:: WORK TO BE COMPLETED ::
Transcribe every line of text in the records below verbatim, leaving the pictures out of your answer.

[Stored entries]
* * * * * * *

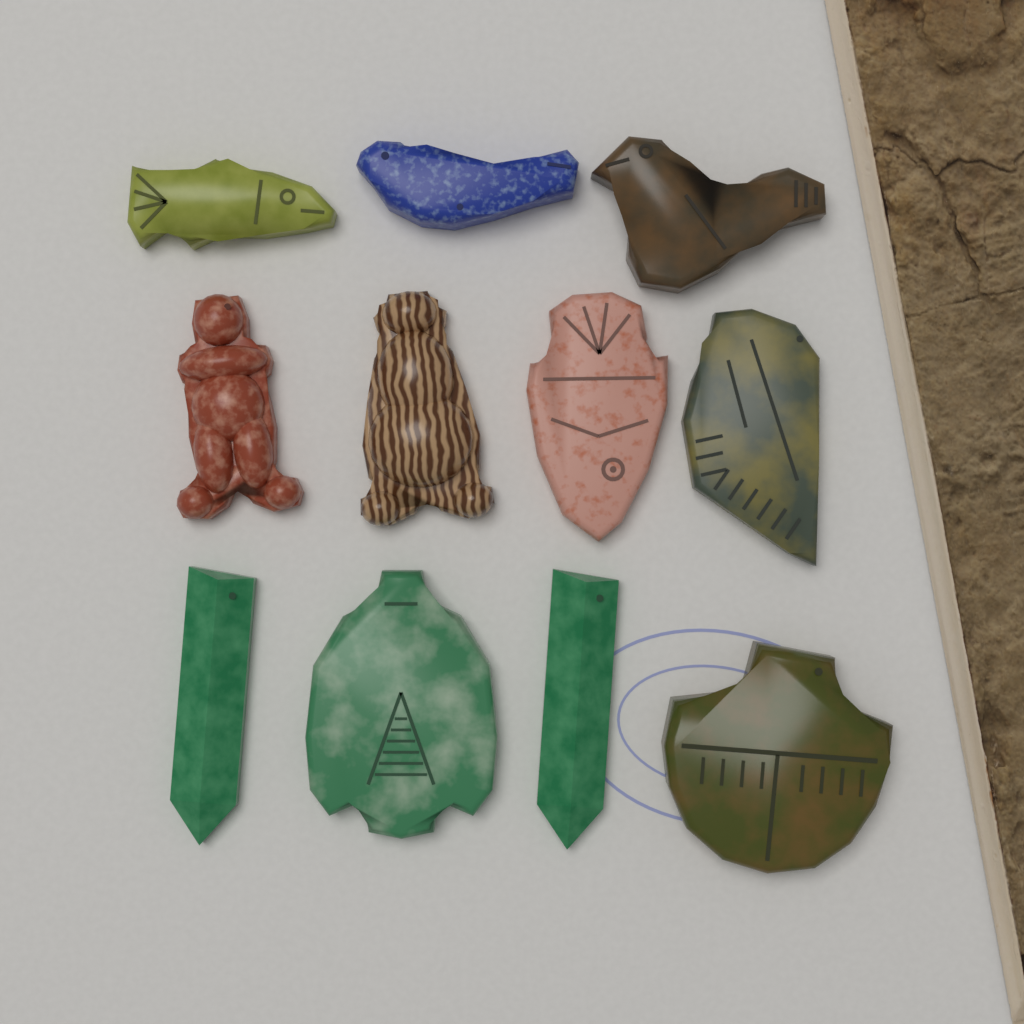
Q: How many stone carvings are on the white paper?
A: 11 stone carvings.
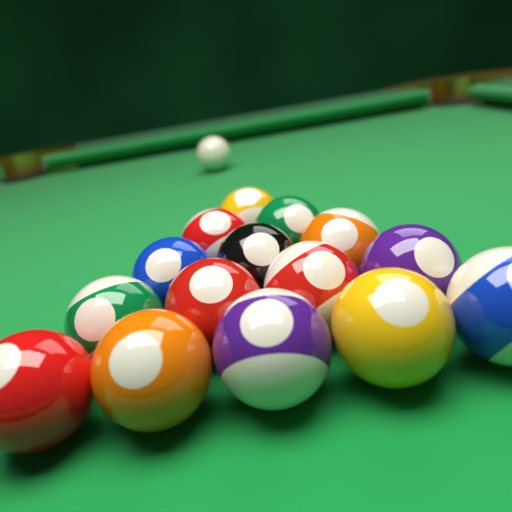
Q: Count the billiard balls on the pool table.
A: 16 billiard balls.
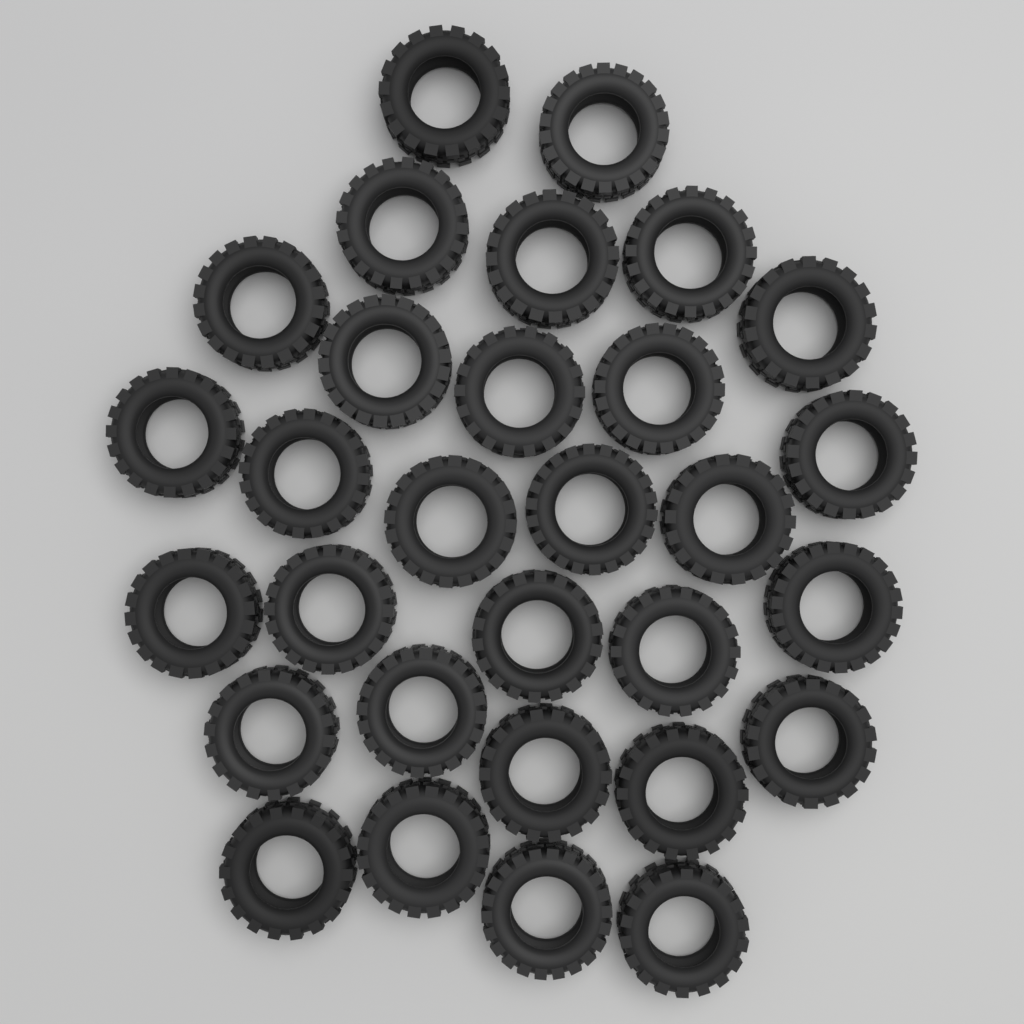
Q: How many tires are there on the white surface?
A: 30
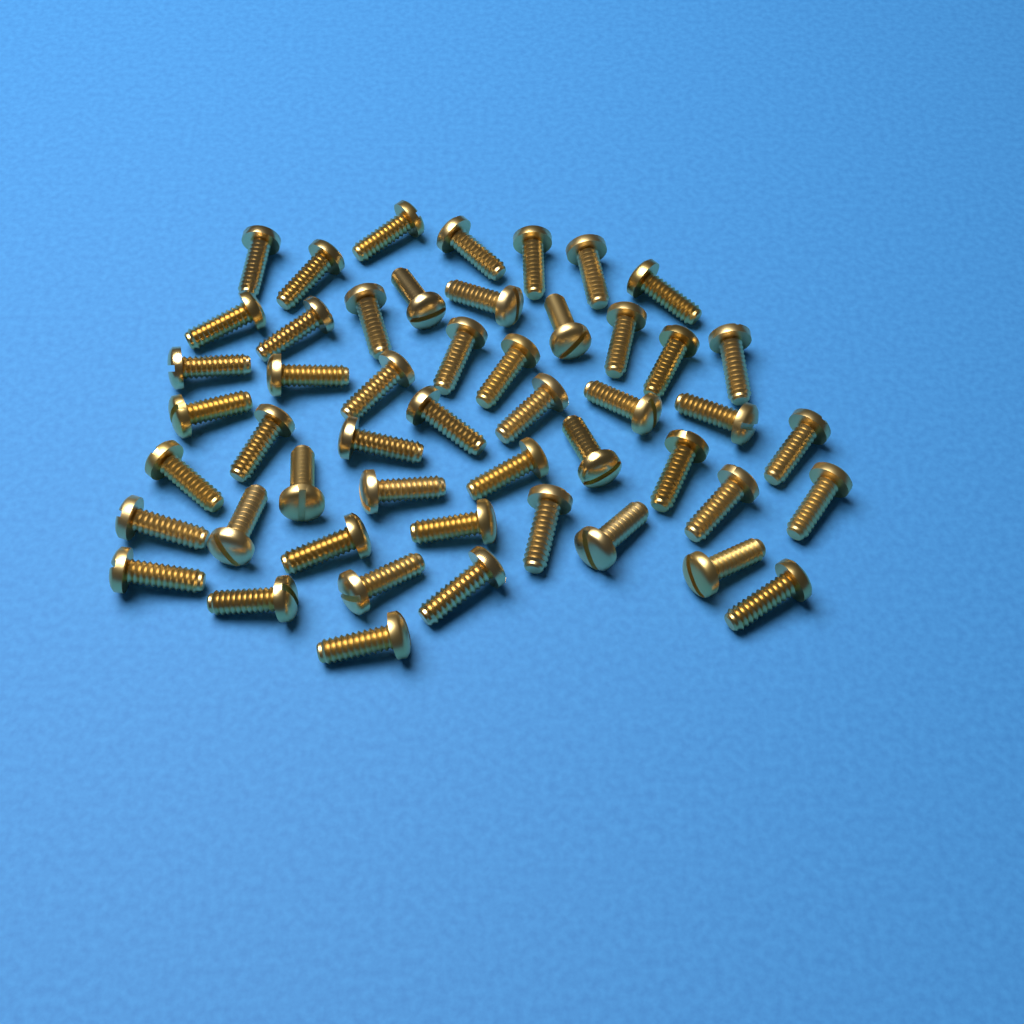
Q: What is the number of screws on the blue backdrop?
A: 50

* * * * * * *

:: RESULT FOR THIS EXERCISE ::
Q: How many stone carvings are on the white paper?
A: 11 stone carvings.
Q: Count the billiard balls on the pool table.
A: 16 billiard balls.
Q: How many tires are there on the white surface?
A: 30
Q: What is the number of screws on the blue backdrop?
A: 50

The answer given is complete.